8. In view of the admitted facts which have emerged from the

record being the pleadings of the suit, the documents including the legal

notice terminating tenancy and reply thereto, the application under Order 12

Rule 6 CPC and reply thereto (and which themselves are pleadings in terms

of Order 12 Rule 6 CPC by virtue of the decision in the case of Uttam Singh

Duggal (Supra)), the requirements of Order 12 Rule 6 CPC are complied

with for the suit to be decreed under the same.

9. Learned senior counsel for the appellant sought to place reliance

upon Jeevan Diesels And Electricals Ltd. vs. Jasbir Singh Chadha

(HUF) & Anr. (2010) 6 SCC 601 where the Supreme Court held that the

provisions of Order 12 Rule 6 CPC did not apply in the facts and

circumstances of that case. A reference to para 12 in the said judgment

shows that the said judgment would have no applicability in the facts of the

present case where not only the pleadings but also other documents besides

the application and reply under Order 12 Rule 6 CPC have been considered

for passing a judgment under Order 12 Rule 6 CPC. Para 12 of the judgment

in the case of Jeevan Diesels And Electricals Ltd.(supra) reads as

under:-

"It may be noted here that in this case parties have confined their case of admission to their pleading only. The learned counsel for the respondent-plaintiffs fairly stated before this Court that he is not invoking the case of admission "otherwise than on pleading". That being the position this Court finds that in the pleadings of the appellant there is no clear admission of the case of respondent-plaintiffs."

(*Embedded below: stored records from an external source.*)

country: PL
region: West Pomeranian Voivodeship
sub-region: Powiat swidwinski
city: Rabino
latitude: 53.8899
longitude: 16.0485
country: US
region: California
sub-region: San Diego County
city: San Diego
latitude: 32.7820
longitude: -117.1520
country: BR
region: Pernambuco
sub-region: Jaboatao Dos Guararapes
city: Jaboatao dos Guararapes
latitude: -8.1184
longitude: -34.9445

The aforesaid para of the judgment in the case of Jeevan

Diesels And Electricals Ltd.(supra) makes it clear that in that case for

passing of a judgment under Order 12 Rule 6 CPC only pleadings were relied

upon and the said case did not proceed on "otherwise than on pleadings"

and is undoubtedly permissible by virtue of the said expression as found in

Order 12 Rule 6 CPC.

10. In deference to certain legal arguments of the learned senior

counsel for the appellant, I note that it was sought to be argued on the basis

of certain clauses in the lease deed that there is no relationship of landlord

and tenant between the parties and the tenancy was an annual tenancy.

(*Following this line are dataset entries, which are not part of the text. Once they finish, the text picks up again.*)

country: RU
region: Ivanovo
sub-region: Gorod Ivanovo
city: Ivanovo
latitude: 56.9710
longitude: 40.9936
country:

Other issues were also sought to be argued that lease was not registered

because of certain requirements of taking prior permission under Section

269UC of the Income Tax Act, 1961 and Section 27 of the Urban Land

(Ceiling and Regulation) Act, 1976. Firstly, I must note that such a case was

never taken up in the pleadings in Trial Court; either in the written statement

or in the reply to the application under Order 12 Rule 6 CPC. Not only that,

no such arguments were raised when the case was heard in the Trial Court

with respect to the application under Order 12 Rule 6 CPC, and consequently,

there is no discussion in the judgment of the Trial Court on this aspect.

Finally, even in the grounds of appeal before this Court, no such grounds are

raised. I would therefore feel that surely a case today cannot be argued on a

totally new basis which has no existence either in the Trial Court or in the

grounds of appeal. However, even if I consider the arguments, the fact of

the matter is that the lease deed is un-registered. Once lease is un-

registered, no clause of the same can be considered by virtue of Section 49

of the Indian Registration Act, 1908. No arguments therefore can be

predicated on the basis of terms of the lease. There may be reasons for not

registering the lease, whether due to provisions of the Income Tax Act, 1961

or Urban Land (Ceiling and Regulation) Act, 1976 or otherwise for the

convenience of the parties, but, the fact remains that the lease deed was un-

registered. The lease deed being un-registered all other consequences flow

of the tenancy being a monthly tenancy and the fact that it can therefore be

terminated by the notice under Section 106 of the Transfer of the Property

Act. To avoid repetition, I am not reiterating the reasons and conclusions

given by me above.

11. In view of the above, there is no merit in the appeal which is

accordingly dismissed leaving the parties to bear their costs.

JULY 13, 2011                                   VALMIKI J. MEHTA, J.